Many observers have raised the question of how readers will know what vested interests an anonymous critic has, and how the paper will guard against that influencing reviews. ‘That seems kind of mad to me,’ Erik Jensen told Jonathan Green in December. ‘I don’t know what these people think editors do, but the relationship is not Batman and the Commissioner. I know who these people are. I will be scrutinising their work.’

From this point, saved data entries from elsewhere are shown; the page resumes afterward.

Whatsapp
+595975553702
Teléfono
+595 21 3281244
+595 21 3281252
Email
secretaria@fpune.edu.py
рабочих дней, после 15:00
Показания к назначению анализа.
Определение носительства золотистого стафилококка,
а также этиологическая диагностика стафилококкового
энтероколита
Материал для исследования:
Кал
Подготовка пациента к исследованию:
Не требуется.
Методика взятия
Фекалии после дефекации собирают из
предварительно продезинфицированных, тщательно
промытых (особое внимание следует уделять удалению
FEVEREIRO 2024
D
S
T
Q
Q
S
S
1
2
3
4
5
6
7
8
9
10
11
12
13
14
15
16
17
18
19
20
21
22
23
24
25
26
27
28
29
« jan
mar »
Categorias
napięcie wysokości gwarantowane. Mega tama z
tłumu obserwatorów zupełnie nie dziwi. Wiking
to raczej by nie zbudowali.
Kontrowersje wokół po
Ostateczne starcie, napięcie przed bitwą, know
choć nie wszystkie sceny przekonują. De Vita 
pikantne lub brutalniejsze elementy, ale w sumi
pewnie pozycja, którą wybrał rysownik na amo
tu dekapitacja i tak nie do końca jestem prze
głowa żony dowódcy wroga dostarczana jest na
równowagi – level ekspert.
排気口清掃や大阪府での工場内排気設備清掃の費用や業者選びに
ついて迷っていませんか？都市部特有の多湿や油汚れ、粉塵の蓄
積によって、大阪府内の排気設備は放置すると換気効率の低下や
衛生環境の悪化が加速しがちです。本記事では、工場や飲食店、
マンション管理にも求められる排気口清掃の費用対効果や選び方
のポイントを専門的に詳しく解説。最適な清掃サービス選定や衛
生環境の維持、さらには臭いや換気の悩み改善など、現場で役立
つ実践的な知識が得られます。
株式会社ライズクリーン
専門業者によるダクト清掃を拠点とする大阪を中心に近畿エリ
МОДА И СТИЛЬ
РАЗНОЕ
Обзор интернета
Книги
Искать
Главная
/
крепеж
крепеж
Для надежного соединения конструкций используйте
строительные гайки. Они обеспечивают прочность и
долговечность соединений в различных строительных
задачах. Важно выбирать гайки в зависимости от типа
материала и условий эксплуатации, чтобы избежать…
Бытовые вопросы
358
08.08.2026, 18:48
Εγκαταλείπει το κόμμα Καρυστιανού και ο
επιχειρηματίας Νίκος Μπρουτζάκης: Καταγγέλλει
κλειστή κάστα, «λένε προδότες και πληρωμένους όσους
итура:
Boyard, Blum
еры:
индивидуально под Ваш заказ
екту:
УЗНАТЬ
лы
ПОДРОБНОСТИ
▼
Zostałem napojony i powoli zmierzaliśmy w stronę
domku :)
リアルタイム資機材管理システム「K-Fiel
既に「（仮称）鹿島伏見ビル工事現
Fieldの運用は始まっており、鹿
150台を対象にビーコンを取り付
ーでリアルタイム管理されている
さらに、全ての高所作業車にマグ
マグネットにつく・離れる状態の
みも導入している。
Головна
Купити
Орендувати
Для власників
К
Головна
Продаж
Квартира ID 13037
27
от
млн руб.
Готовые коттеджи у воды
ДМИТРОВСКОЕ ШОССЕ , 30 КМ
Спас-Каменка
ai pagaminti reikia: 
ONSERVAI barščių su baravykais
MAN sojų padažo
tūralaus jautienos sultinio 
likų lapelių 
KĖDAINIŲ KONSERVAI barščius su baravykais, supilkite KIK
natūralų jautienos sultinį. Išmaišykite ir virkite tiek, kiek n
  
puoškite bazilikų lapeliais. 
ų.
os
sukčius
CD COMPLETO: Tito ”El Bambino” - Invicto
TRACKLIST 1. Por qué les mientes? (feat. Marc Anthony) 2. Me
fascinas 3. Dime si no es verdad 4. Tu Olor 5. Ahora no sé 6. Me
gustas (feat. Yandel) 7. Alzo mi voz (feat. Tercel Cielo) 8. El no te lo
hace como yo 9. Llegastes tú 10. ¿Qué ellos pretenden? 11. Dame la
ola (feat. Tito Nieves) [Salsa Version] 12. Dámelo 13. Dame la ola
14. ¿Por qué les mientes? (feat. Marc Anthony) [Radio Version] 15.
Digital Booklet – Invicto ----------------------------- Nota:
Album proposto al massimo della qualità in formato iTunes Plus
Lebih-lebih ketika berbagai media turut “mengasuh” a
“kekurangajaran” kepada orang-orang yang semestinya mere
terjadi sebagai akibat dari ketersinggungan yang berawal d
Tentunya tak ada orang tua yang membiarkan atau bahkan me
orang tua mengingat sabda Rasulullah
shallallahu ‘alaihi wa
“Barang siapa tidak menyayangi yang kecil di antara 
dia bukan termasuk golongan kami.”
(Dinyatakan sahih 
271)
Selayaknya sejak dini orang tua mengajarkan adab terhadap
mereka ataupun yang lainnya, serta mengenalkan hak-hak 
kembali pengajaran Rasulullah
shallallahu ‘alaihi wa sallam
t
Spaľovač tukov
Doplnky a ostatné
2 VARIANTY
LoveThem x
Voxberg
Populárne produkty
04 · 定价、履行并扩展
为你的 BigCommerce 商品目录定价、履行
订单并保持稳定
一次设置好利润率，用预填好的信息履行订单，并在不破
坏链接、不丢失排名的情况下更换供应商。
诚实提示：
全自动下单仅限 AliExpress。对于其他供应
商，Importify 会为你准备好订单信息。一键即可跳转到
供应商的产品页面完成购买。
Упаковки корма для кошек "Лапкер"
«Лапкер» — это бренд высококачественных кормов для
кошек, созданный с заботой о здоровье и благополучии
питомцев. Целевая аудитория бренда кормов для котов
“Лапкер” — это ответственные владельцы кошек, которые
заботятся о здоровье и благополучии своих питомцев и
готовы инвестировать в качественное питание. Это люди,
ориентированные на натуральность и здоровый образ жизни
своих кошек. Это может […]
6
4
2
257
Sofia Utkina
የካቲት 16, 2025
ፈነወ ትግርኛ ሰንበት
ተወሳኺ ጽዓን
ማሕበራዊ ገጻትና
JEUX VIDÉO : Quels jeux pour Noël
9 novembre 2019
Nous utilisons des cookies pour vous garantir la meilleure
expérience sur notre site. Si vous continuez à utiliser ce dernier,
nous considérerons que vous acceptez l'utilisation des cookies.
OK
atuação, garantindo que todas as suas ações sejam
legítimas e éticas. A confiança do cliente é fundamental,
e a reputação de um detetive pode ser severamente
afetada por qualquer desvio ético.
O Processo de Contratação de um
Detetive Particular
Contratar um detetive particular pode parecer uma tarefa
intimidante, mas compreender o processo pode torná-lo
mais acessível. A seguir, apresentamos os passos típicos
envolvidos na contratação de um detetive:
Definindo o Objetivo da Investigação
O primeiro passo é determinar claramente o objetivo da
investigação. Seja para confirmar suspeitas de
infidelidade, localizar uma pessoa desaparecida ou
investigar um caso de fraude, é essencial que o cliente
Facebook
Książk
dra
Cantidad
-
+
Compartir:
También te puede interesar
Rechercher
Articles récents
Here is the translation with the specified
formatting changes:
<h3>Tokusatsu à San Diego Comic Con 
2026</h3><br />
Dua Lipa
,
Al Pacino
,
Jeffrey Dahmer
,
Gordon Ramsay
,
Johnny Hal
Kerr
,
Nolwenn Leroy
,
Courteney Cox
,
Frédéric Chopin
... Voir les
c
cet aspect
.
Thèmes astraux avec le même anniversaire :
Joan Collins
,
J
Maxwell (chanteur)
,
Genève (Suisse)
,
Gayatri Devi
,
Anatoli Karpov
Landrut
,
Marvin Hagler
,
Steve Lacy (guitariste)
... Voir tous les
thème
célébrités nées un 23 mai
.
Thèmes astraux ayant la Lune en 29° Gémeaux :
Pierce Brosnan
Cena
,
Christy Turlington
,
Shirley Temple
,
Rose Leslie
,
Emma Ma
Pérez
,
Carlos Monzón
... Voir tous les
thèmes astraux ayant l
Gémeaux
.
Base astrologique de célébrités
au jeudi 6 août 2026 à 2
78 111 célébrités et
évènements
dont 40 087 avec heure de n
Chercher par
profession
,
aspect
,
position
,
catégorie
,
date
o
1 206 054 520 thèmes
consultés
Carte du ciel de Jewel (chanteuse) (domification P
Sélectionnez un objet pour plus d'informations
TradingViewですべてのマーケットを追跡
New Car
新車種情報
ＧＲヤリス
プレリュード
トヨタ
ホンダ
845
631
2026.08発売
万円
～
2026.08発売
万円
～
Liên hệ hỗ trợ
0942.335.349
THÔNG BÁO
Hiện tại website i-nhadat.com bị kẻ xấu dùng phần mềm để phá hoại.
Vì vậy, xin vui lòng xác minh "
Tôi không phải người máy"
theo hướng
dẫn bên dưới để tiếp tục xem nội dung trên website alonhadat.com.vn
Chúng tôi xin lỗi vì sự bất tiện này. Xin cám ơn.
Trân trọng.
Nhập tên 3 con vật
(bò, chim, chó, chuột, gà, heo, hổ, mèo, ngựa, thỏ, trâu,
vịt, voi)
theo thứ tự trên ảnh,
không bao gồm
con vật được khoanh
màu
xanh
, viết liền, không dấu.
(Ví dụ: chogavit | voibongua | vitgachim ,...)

But is it realistic to expect that one person, however knowledgeable, can keep track of all the myriad relationships and biases that every writer has with every other writer? ‘How do we know if a friend or enemy of the author is reviewing the book? I’m sure the Saturday Paper will do its best to prevent this, but all literary editors are occasionally caught out, and this provides no checks,’ says Susan Wyndham. It’s common knowledge in reviewing circles that reviewers often alert literary editors to potential conflicts of interest when asked to review particular books, and thus avoid them. But what about when a reviewer doesn’t do that – and no one but the editor can possibly spot it?

A recent example, pointed out by more than one interviewee for this piece, was Cameron Woodhead’s online run-in with crime writer Tara Moss over gender bias in book reviewing. ‘I don’t mean to rain on your parade, but this is the kind of privileged whining that annoys the crap out of me,’ he wrote. Later in the exchange, he said it was beneath his ‘dignity to argue with children’, then tweeted to Moss that he would ‘await your next novel with interest’. Later, he reviewed Moss’s novel Assassin in the Fairfax literary pages. Because his name was attached to the review, readers were able to read his opinion in the context of their earlier stoush.

Anonymity, gender and ethnicity

Sydney-based reviewer James Tierney points out that anonymity makes it impossible for outside observers to measure the gender and ethnicity of reviewers within a publication’s review pages – issues that have gained real currency in recent years. For example, conversations about (and accounting of) gender balance in literary pages contributed to the founding of Australia’s Stella Prize for Women’s Writing, now in its second year. It has also caused literary editors to think about the way they commission reviewers, and make extra efforts to achieve a balance.

Opening up a dialogue'

‘Good criticism should open up a dialogue – between critic and author, critic and reader – and anonymity shuts down any serious dialogue, as the review can’t then be read in any broader context,’ says Lisa Dempster. ‘Basically I think that an anonymous review can only ever be that – a review. But any serious critic should be striving for something better: to write good literary criticism, to engage with literary issues and to encourage discussion and debate. Any publication that doesn’t aim for this is cheating its audience of the opportunity for serious engagement on literary topics.’